Moscow Digital School: Большинство юристов в России поддержали оборотные штрафы за утечку персональных данных

Введение оборотных штрафов в России за утечки персональных данных поддерживает более половины опрошенных юристов (50,8%), свидетельствуют результаты исследования, проведенного образовательной платформой Moscow Digital School (входит в Ultimate Education).

Те, кто поддерживают инициативу, отмечают, что только такие методы могут заставить операторов серьезно отнестись к защите персональной информации. Однако 36,4% из них уверены, что реализовывать эту идею на практике слишком рано, так как сложно будет создать надлежащую инфраструктуру для защиты данных. 12,1% не согласны с ведением оборотных штрафов в России, они отмечают, что нужно не накладывать штрафы, а использовать мягкую силу, например, стимулирование и поощрение операторов за надлежащую защиту персональных данных, свидетельствуют результаты исследования.

Говоря о наиболее частой причине утечки персональных данных, 42,4% юристов считают, что это халатность и неосведомленность сотрудников об использовании злоумышленниками методов социальной инженерии. 34,8% связывают такие эпизоды с отсутствием в организациях надлежащей системы обработки ПД, не разработанные или плохо разработанные документы в области защиты данных, отсутствие инструкций и порядка действий при утечке данных. 22,7% уверены, что частая причина утечки данных заключается во взломе или получении доступа к средствам защиты информации, а также в использовании устаревшего или нелицензированного ПО, антивирусных программ, ненадежных облачных сервисов.

Более 90% юристов считают, что для обеспечения безопасной обработки персональных данных в компании необходимо использовать новейшие технологии. При этом больше половины из них (62,1%) уверены, что в этом вопросе может помочь технология блокчейн.
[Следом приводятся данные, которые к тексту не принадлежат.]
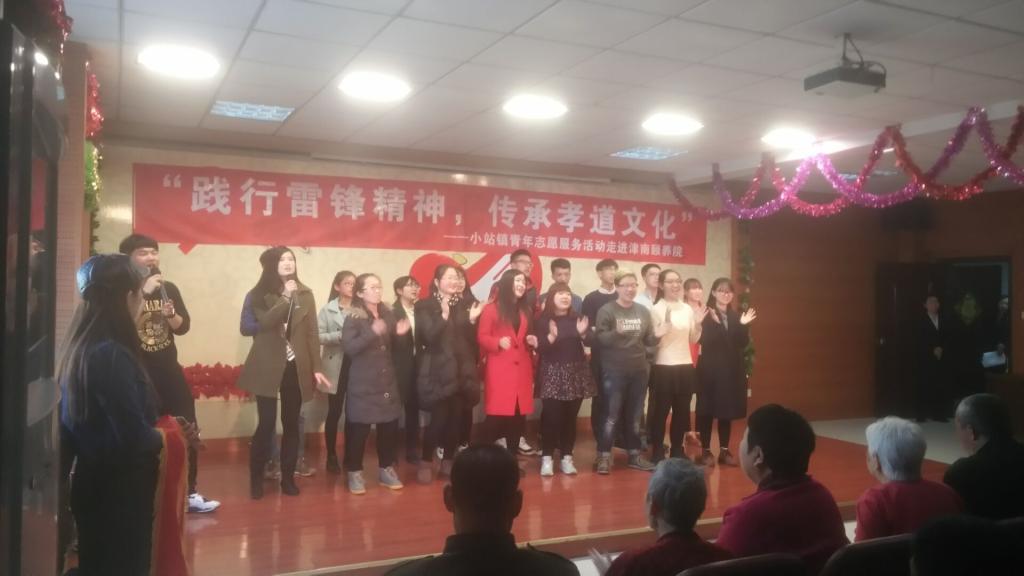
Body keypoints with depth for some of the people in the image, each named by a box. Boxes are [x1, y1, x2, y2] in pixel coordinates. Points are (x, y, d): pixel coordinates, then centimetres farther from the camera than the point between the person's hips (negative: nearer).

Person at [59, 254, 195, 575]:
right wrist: (172, 436, -9)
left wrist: (165, 428, 3)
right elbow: (134, 439, -28)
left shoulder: (81, 348, 4)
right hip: (119, 494, -9)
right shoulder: (111, 355, -25)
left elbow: (105, 422, 7)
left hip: (96, 485, 9)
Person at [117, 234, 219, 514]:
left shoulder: (169, 288, 8)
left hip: (169, 370, 5)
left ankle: (189, 493, 16)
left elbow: (183, 326, 6)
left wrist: (171, 314, -15)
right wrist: (144, 292, -24)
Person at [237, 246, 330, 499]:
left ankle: (288, 477, 18)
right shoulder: (260, 294, -1)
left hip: (296, 367, 3)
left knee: (291, 423, 7)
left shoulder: (305, 294, 6)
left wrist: (316, 368, 0)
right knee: (266, 423, -3)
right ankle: (256, 479, 12)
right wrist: (286, 297, -23)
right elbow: (264, 323, -19)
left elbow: (312, 333, 4)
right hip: (268, 367, -2)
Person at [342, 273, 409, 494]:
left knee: (389, 425, 6)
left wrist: (400, 334, 0)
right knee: (358, 428, -2)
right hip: (363, 383, -5)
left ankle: (386, 469, 21)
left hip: (387, 381, 5)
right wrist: (372, 333, -31)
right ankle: (354, 472, 13)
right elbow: (349, 348, -20)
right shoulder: (353, 318, -7)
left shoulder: (388, 315, 9)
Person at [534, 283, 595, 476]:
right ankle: (547, 458, 3)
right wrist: (551, 336, -28)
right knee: (551, 415, -8)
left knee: (570, 416, 6)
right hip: (552, 373, -3)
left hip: (576, 373, 4)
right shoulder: (543, 320, -4)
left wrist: (583, 333, -20)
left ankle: (566, 457, 15)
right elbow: (538, 348, -12)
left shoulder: (577, 318, 7)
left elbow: (590, 342, 0)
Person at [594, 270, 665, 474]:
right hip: (614, 371, -5)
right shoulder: (606, 310, -7)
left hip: (639, 371, 5)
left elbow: (648, 341, 11)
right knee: (611, 415, -2)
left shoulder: (643, 311, 8)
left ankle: (634, 454, 25)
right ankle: (604, 456, 7)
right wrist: (616, 332, -32)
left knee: (635, 415, 14)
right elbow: (600, 339, -15)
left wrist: (656, 336, -10)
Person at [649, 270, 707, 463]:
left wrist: (698, 324, -3)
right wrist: (665, 324, -25)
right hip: (663, 367, -5)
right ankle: (658, 454, 13)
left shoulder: (688, 309, 9)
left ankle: (677, 452, 24)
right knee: (661, 411, 2)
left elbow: (693, 340, 13)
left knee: (682, 411, 11)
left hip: (685, 366, 5)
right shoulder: (656, 309, -7)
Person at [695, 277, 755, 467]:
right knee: (707, 410, 0)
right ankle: (706, 451, 9)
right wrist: (714, 322, -30)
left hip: (731, 370, 5)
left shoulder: (736, 316, 10)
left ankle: (724, 450, 19)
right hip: (710, 369, -5)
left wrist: (743, 325, -11)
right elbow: (704, 341, -19)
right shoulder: (706, 315, -7)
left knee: (728, 411, 10)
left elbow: (742, 344, 3)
Для того чтобы компании снизить риски утечек данных, ей в первую очередь, по мнению 48,5% респондентов, необходимо обратить внимание на внутреннее регулирование процессов обработки и защиты ПД, в том числе на разработку, внедрение и контроль исполнения инструкций, журналов, регламентов, повышение осведомленности персонала, 27,3% – приобретение и регулярное обновление новейших средств защиты информации, в том числе антивирусных программ, программ для хранения данных. 15,2% рекомендуют обратить внимание на обеспечение высокого уровня комплаенса при передаче ПД третьим лицам, особенно в случае трансграничной передачи данных за рубеж. И 9,1% уверены, что киберстрахование поможет снизить риски.

Более половины (56,6%) респондентов уверены, что компаниям для того, чтобы избежать утечек персональных данных, важно проводить регулярный аудит систем обработки и защиты данных, при этом отмечая, что избежать полностью утечку невозможно, но аудит поможет снизить ее риски.
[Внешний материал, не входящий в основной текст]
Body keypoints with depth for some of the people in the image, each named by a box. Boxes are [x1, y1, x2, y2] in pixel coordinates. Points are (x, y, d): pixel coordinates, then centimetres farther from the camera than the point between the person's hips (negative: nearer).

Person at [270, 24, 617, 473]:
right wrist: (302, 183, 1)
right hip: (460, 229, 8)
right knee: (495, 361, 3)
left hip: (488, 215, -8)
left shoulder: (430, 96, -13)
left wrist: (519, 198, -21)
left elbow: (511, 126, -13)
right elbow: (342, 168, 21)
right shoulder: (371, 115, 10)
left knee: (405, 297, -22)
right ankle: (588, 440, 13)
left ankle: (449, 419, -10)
Также более половины (57,6%) опрошенных юристов сталкивались в своей практике с утечками персональных данных.

Как отметила преподаватель образовательной платформы Moscow Digital School, директор по правовым инициативам Фонда развития интернет-инициатив (ФРИИ) Александра Орехович, результаты исследования продемонстрировали актуальность темы, которая на протяжении долгого времени обсуждается в индустрии.
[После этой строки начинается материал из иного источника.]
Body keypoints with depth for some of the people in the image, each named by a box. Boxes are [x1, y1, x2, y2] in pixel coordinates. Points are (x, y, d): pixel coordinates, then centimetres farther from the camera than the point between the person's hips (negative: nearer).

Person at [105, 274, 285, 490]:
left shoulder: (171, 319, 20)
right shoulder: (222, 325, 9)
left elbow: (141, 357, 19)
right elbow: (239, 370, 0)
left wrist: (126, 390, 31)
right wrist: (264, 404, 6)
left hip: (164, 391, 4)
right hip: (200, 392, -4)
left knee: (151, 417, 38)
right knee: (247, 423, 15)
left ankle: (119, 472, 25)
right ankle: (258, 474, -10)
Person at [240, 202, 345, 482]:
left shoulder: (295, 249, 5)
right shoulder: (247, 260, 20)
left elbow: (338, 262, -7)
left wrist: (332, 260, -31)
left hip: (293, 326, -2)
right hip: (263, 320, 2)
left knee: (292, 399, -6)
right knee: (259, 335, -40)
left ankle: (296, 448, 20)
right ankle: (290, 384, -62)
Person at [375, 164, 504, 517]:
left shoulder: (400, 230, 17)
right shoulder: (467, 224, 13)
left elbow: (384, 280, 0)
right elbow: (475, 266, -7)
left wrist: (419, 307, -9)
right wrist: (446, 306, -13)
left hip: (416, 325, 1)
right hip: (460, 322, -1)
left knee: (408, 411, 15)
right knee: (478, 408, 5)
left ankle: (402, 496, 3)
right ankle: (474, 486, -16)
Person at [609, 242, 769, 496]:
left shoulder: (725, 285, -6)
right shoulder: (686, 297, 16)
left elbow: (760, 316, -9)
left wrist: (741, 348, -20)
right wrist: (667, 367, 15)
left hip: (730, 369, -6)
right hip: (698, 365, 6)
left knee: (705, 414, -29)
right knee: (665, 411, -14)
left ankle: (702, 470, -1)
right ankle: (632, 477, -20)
«По мнению регулятора, именно такие меры, как введение оборотных штрафов, станут стимулом для компаний по усилению мер по обеспечению сохранности данных пользователей. При этом следует понимать, что практика оборотных штрафов в российских правовых реалиях невелика. Уже несколько лет они применяются за нарушение антимонопольного регулирования, и в этой связи расчет оборотного штрафа представляется логичным: как правило, берется выручка от реализации товара, на рынке которого совершено правонарушение», – сказала Орехович.

«В случае же с утечками регулятор идет по пути наложения оборотного штрафа в сумме выручки компании от реализации ею всей ее деятельности за соответствующий период. Это означает, что штрафы будут крайне внушительными для компаний. Кроме того, рассматривая перспективу введения оборотных штрафов, необходимо предусмотреть механизмы, позволяющие избежать безвиновной ответственности оператора: когда оператором учтены все риски, принятые все меры, но он, например, стал жертвой беспрецедентной кибератаки, случаи которых кратно увеличились в последние два года», – добавила она.

В исследовании использовались количественные методы, включая опрос студентов и преподавателей образовательной платформы Moscow Digital School. В опросе приняли участие более 400 юристов российских компаний и сотрудников юридических фирм, работающих с персональными данными в организациях.